Pemkot Magelang siap melayani pembayaran Pajak Bumi dan Bangunan Perdesaan dan perkotaan (PBB-P2). Semula dilayani Kantor Pelayanan Pajak Pratama, kini dilayani secara mandiri oleh Pemkot Magelang. Pelayanan akan dimulai pada awal Maret 2013 mendatang.

Hal itu ditegaskan Kepala Dinas Pendapatan Pengelolaan Keuangan Daerah (DPPKD, Larsita SE, dalam acara pencanangan pendaerahan pajak bumi dan bangunan pedesaan dan perkotaan (PBB-P2) menjadi pajak daerah Kota Magelang di Pendopo Pengabdian, Rabu (27/2/2013).

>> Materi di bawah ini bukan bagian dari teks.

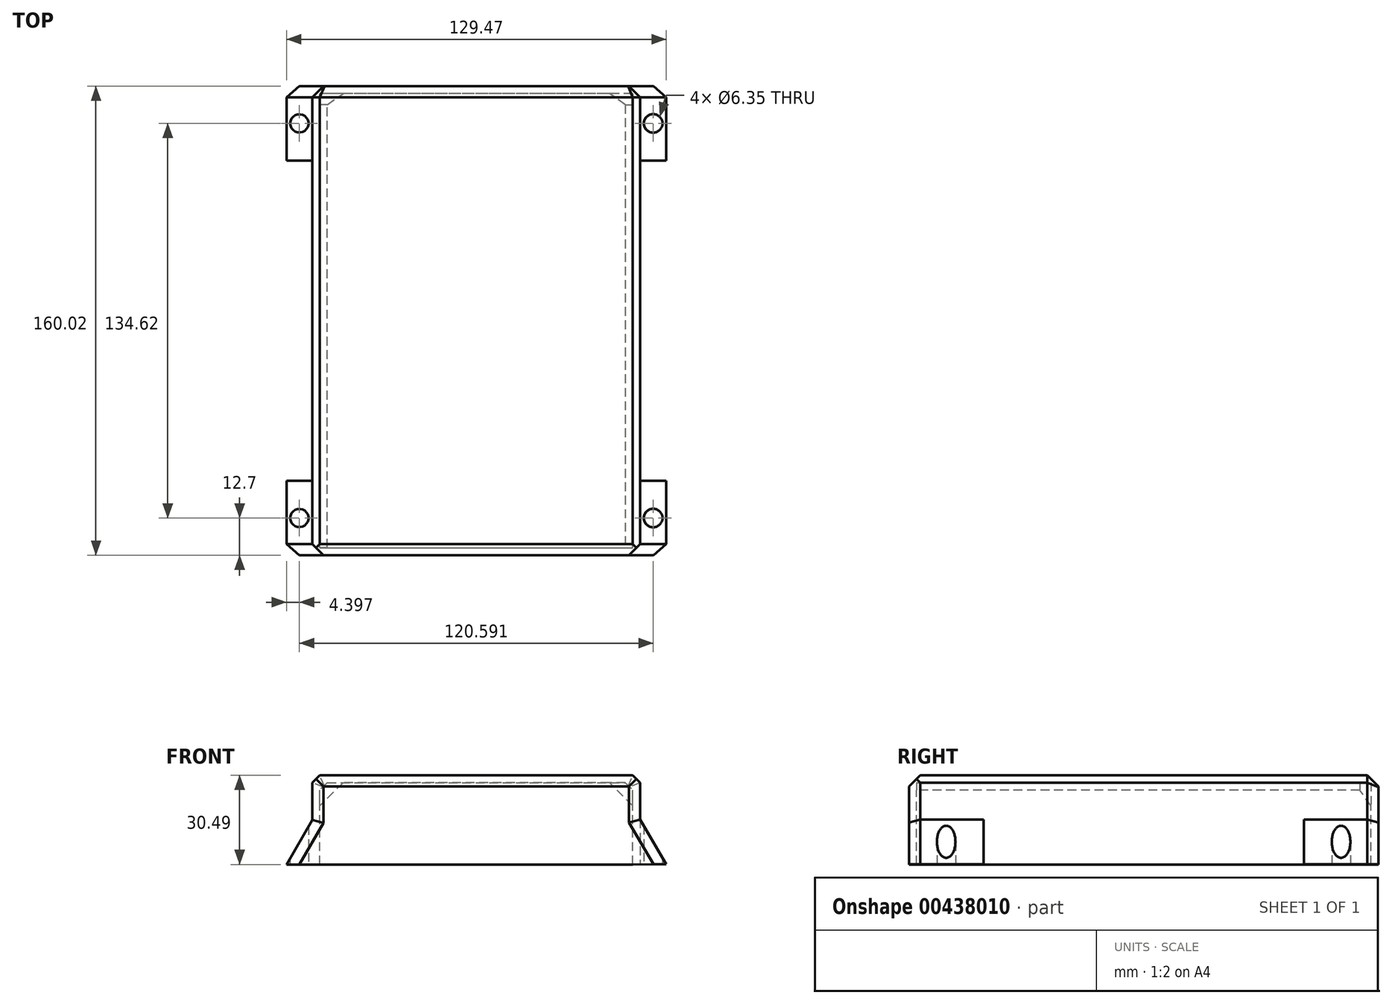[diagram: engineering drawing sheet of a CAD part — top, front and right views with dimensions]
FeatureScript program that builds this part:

Larsita mengatakan, untuk pelayanan, Pemkot Magelang telah menyediakan layanan khusus bagi masyarakat yang hendak membayar PBB di Gedung E, Kompleks Setda Kota Magelang. Selain itu, pihaknya juga bekerjasama dengan Bank Jateng sebagai mitra layanan pembayaran PBB.

Ia mengungkapkan, sebelum ada pemisahan mekanismenya masih menggunakan sistem bagi hasil antara pemerintah pusat dan daerah.

Saat ini pihaknya sedang menyiapkan sebanyak 35.913 SPPT bagi wajib pajak yang ada di Kota Magelang dengan pokok ketetapan pajak sebesar Rp 4.667.660.627.

“SPPT tersebut akan didistribusikan kepada seluruh wajib pajak di Kota Magelang mulai awal Maret mendatang,” katanya.

Kakanwil Dirjen Pajak Jateng II, Bambang Issutopo, mengatakan, dengan dikelolanya pajak yang semula oleh pusat dan saat ini oleh pemerintah daerah, diharapkan penerimaan PBB lebih efektif dan efisien serta bisa lebih banyak, untuk menjalankan roda pemerintahan di daerah.

Ia mengatakan, untuk PBB di Kota Magelang mengalami peningkatan dari tahun ke tahun secara signifikan mulai tahun 2010-2012, bahkan target yang direncanakan selalu tercapai. Tahun 2010 mencapai 104 persen, tahun 2011 mencapai 108 persen, tahun 2012 mencapai 138 persen.

“Dengan dikelolanya oleh Pemda, peningkatan pasti bisa lebih besar sebab ditangani langsung oleh Walikota yang memiliki kewenangan lebih besar. Dan tentunya nantinya rencana pembangunan Kota Magelang bisa terealisir dengan baik,” katanya.

Pihaknya juga menyerahkan berbagai dokumen perpajakan pada Pemkot Magelang, antara lain berupa aset sitaan, peta PBB wilayah, hutang wajib pajak yang belum dibayar, data base perpajakan, dan lain-lain.

Walikota Magelang, Ir Sigit Widyonindito MT, mengatakan realisasi penerimaan PBB-P2 Kota Magelang dari tahun ke tahun selalu melampau target yang ditentukan. Pada 2012 dari target penerimaan yang ditetapkan sebesar Rp. 2.946.115.234 menjadi Rp 3.984.363.351.

Ia mengungkapkan, sesuai UU no 28 tahun 2009, penerimaan pajak yang dikelola pemerintah daerah paling lambat dilakukan pada 1 Januari 2014. Sementara Kota Magelang sengaja melakukannya lebih awal supaya apabila ada yang kurang sempurna dapat dilengkapi.